WHAT YOU SHOULD DO: Given the entries that follow, write out exactly the lines starting at the one containing "left knee: (290, 623)" and ending at the one containing "left ankle: (520, 665)", both ends included, and only those.

DATASET RECORDS:
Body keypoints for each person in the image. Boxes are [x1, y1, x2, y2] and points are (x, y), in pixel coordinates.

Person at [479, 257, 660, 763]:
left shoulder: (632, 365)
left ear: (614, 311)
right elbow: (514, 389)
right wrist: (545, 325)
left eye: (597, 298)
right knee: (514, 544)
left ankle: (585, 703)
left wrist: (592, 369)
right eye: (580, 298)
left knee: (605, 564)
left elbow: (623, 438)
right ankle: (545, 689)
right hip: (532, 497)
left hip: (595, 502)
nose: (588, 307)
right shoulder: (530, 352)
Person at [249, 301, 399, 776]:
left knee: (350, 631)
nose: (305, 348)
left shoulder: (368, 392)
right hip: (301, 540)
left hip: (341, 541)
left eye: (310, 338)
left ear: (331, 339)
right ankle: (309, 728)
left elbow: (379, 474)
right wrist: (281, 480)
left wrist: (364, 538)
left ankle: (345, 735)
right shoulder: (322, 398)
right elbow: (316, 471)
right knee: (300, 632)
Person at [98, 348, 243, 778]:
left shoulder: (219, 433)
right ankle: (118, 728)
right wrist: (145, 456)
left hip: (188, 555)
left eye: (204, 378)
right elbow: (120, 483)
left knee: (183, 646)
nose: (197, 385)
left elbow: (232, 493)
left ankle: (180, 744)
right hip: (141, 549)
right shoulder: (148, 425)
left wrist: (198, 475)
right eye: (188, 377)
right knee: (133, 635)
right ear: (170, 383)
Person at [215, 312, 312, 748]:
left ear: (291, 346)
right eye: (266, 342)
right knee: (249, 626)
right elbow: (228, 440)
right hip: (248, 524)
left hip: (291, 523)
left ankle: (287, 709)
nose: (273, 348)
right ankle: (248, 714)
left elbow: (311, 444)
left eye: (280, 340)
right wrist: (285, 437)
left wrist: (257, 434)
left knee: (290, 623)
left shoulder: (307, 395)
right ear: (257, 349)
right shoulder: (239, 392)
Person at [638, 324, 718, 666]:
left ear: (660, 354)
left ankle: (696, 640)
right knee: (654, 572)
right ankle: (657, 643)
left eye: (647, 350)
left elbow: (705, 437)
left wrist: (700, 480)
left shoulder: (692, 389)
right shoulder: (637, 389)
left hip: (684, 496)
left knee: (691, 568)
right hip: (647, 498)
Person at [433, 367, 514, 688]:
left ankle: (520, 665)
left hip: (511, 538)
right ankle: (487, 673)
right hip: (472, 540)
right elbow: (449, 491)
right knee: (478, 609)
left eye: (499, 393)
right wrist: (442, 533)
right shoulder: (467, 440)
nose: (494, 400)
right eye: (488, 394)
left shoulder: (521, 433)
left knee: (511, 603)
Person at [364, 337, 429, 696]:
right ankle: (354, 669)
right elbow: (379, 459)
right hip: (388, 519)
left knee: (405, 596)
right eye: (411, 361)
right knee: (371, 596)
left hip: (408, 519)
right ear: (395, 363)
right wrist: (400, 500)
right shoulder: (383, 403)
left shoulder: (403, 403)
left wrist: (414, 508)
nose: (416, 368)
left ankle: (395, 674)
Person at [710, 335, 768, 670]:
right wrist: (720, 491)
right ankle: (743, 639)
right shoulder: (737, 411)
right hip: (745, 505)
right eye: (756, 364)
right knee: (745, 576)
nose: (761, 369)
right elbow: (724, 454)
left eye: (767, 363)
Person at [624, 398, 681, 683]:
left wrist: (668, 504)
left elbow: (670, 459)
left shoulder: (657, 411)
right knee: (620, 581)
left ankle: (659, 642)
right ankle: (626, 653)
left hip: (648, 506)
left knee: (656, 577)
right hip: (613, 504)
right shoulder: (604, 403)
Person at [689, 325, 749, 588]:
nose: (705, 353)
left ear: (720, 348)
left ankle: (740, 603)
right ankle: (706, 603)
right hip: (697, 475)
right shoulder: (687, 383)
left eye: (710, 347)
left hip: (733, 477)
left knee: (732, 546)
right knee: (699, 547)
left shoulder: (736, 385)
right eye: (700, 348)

...

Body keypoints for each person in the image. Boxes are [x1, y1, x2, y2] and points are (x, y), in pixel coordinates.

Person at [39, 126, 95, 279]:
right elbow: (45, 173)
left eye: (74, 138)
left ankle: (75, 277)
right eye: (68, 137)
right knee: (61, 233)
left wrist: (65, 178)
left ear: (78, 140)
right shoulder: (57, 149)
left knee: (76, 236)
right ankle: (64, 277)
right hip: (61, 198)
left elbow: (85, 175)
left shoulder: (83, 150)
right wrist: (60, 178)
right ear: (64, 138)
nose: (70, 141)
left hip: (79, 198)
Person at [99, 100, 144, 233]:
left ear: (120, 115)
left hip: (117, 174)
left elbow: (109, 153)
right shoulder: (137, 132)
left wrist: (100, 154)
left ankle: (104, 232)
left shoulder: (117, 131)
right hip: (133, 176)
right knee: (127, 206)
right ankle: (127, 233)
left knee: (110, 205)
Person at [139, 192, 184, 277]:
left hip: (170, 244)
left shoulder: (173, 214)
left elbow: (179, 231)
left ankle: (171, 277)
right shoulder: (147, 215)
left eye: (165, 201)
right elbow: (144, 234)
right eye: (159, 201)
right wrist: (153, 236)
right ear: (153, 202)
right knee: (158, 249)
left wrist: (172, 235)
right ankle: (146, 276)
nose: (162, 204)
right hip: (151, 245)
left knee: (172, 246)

RESULT:
left knee: (290, 623)
left shoulder: (307, 395)
right ear: (257, 349)
right shoulder: (239, 392)
Person at [638, 324, 718, 666]:
left ear: (660, 354)
left ankle: (696, 640)
right knee: (654, 572)
right ankle: (657, 643)
left eye: (647, 350)
left elbow: (705, 437)
left wrist: (700, 480)
left shoulder: (692, 389)
right shoulder: (637, 389)
left hip: (684, 496)
left knee: (691, 568)
right hip: (647, 498)
Person at [433, 367, 514, 688]:
left ankle: (520, 665)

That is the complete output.